>>

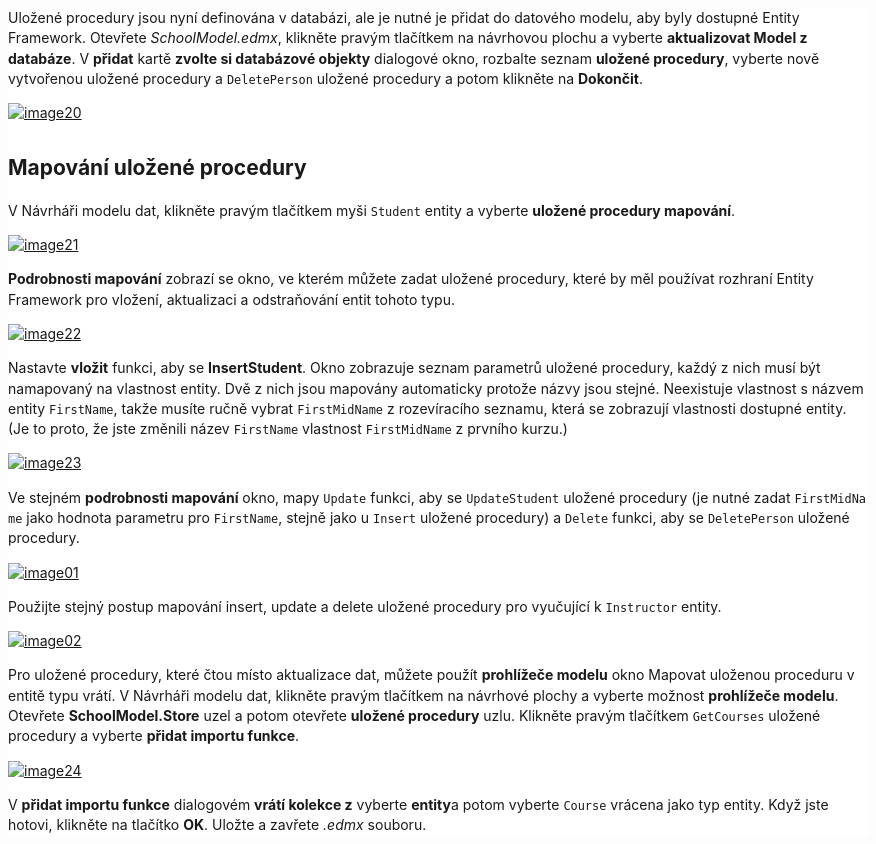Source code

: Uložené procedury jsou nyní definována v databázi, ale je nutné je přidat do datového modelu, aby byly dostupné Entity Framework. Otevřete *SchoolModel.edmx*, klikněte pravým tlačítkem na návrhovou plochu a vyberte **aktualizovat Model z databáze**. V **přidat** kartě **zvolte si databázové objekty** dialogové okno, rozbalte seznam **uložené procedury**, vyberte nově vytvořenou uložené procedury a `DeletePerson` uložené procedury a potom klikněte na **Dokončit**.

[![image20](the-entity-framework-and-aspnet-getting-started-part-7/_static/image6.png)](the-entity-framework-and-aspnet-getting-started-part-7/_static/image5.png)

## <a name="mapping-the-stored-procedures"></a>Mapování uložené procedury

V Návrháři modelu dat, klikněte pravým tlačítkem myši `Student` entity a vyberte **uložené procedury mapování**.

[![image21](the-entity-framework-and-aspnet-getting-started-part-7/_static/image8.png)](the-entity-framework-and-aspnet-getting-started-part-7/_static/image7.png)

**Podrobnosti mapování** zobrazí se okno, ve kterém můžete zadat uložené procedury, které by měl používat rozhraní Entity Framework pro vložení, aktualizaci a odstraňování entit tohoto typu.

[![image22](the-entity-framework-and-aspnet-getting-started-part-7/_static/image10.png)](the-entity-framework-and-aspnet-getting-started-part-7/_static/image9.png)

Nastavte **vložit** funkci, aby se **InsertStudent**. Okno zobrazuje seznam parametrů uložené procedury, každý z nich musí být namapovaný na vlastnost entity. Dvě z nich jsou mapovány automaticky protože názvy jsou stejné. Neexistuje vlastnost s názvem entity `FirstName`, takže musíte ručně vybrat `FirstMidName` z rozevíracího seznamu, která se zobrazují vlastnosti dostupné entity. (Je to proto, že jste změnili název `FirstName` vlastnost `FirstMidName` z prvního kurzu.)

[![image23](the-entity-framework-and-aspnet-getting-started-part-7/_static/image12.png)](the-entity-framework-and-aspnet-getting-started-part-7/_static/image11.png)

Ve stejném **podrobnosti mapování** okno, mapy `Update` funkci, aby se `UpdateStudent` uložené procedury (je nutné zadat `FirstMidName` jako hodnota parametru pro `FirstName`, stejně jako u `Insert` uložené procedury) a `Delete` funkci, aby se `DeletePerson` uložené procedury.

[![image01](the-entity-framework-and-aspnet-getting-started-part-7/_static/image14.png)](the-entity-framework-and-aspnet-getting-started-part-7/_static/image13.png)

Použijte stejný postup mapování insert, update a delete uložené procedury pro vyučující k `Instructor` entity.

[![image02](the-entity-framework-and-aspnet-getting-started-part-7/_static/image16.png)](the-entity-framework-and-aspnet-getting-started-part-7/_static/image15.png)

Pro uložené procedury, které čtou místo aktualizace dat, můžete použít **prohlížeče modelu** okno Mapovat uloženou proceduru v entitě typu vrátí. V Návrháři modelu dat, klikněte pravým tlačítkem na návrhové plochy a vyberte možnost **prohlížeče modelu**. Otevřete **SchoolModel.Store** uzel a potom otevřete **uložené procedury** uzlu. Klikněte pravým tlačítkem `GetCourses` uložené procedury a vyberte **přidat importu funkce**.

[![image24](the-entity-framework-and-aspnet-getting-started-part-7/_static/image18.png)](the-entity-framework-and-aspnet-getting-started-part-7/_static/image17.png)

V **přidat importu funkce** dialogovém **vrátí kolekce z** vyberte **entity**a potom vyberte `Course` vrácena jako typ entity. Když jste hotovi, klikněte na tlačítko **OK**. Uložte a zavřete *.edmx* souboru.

<<

Exercise details: Check each line of the entries above for the word "jste". List the ones that have it.

Task result:
Nastavte **vložit** funkci, aby se **InsertStudent**. Okno zobrazuje seznam parametrů uložené procedury, každý z nich musí být namapovaný na vlastnost entity. Dvě z nich jsou mapovány automaticky protože názvy jsou stejné. Neexistuje vlastnost s názvem entity `FirstName`, takže musíte ručně vybrat `FirstMidName` z rozevíracího seznamu, která se zobrazují vlastnosti dostupné entity. (Je to proto, že jste změnili název `FirstName` vlastnost `FirstMidName` z prvního kurzu.)
V **přidat importu funkce** dialogovém **vrátí kolekce z** vyberte **entity**a potom vyberte `Course` vrácena jako typ entity. Když jste hotovi, klikněte na tlačítko **OK**. Uložte a zavřete *.edmx* souboru.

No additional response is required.